U.S. slides into cycle of
skepticism
Toronto Star/NY Times
David Brooks
December 4, 2005
War is a cultural event. World War I destroyed the old social order in
Europe and disillusioned a generation of talented young Americans. World War II
bred a feeling of American unity and self-confidence. Vietnam helped trigger a
counterculture.
The Iraq war is not going to have that kind of pervasive cultural impact,
but it has already shifted the zeitgeist. There has been a sharp drop in
Americans' faith in their institutions. Trust in government has fallen back to
about half of where it was in 2001. More Americans believe government is almost
always wasteful and inefficient, according to surveys by the Pew Research
Center.
There has been a sharp decline in support for the United Nations. There has
been a sharp rise in the number of people who say the United States should mind
its own business when it comes to world affairs. Isolationist sentiment is
about where it was just after Vietnam.
Americans are increasingly cynical about politics and their parties.
Only 24 per cent say the Republicans represent their priorities, according
to an NBC/Wall Street Journal poll, and only 26 per cent say the Democrats
do.
The hammer of disapproval has fallen hardest on the Republicans, of course,
but the public is just as eager to think the worst of the Democrats. Seventy
per cent of Americans say Democratic criticism of the war is hurting troop
morale, according to a poll by RT Strategies. Most Americans cynically believe
Democrats are levelling their attacks on the war to gain partisan advantage,
while only 30 per cent believe that they are genuinely trying to help U.S.
efforts.
Finally, a brackish tide of pessimism has descended upon the country.
Roughly two-thirds of Americans say the country is headed in the wrong
direction. Iraq is not the only issue that is driving this sour pessimism, but
it is the main issue.
And Americans are in this awful mood despite rising consumer confidence and
strong economic growth.
In this atmosphere of general weariness, the political pendulum is no longer
swinging on a left-to-right axis. As Christopher Caldwell noted recently in The
Financial Times, the same phenomenon is striking country after country: the
governing party sinking, but the opposition party not rising.
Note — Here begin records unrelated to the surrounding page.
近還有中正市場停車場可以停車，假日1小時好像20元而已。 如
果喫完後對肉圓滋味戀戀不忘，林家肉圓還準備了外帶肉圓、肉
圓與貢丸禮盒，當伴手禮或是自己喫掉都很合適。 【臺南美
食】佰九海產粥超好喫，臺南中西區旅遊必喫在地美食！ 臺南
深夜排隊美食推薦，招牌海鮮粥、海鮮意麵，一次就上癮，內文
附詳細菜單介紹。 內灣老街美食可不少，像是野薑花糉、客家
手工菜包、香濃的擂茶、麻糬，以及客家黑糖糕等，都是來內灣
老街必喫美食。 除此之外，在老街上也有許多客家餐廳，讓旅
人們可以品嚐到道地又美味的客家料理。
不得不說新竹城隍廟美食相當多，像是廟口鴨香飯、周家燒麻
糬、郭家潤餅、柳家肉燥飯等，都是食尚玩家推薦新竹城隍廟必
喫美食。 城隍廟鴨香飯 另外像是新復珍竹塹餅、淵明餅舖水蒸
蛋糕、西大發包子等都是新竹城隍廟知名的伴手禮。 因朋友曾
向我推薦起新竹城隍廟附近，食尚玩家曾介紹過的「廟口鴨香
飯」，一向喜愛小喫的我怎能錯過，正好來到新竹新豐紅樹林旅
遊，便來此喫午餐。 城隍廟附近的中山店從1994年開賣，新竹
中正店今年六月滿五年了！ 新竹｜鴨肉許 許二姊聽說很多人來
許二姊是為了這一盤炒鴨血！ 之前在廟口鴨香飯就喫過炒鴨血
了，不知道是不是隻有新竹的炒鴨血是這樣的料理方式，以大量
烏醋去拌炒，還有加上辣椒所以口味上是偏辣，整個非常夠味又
Problems on the
right do not lead to a resurgence on the left, or vice versa.
In other words, the Democrats may win elections in 2006 or 2008, but that
doesn't mean they will have the public's confidence or a mandate for
change.
In this atmosphere of exhaustion, the political pendulum swings from
engagement to cynicism. When polarized voters lose faith in their own side,
they don't switch to the other. They just withdraw.
The chief cultural effect of the Iraq war is that we are now entering a
period of skepticism. Many Americans are going to be skeptical that their
government can know enough to accomplish large tasks or competent enough to
execute ambitious policies.
More people are going to be skeptical of plans to mould reality according to
our designs or to solve the deep problems that are rooted in history and
culture. They are going to be skeptical of our ability to engage with or
understand faraway societies in the Middle East, Africa or elsewhere.
In theory, skepticism leads to prudence, not a bad trait. But when it is
tinged with cynicism, as it is now, it turns into passivity. In skeptical ages,
people are quick to decide that longstanding problems, like poverty and
despotism, are intractable and not really worth taking on. They find it easy to
delay taking any action on the distant but overwhelming problems, like the
deficits, that do not impose immediate pain. They find it easy to dawdle on
foreign problems, like Iran's nuclear ambitions, rather than confronting
them.
As Harvard economist Benjamin Friedman has observed, Americans begin social
reforms when they are feeling confident, not when they are weary and
insecure.
Already, the resolve to rebuild New Orleans and seize the post-Katrina
moment has dissipated. The bipartisan desire to do something ambitious about
energy policy is going nowhere. Even the problem of Darfur evokes little more
than sad sighs and shrugs.
What's at stake in Iraq is not only the future of that country but also the
future of American self-confidence. We may have to endure a cycle of skepticism
before we can enjoy another cycle of hope.
David Brooks is an op-ed columnist at The New York Times.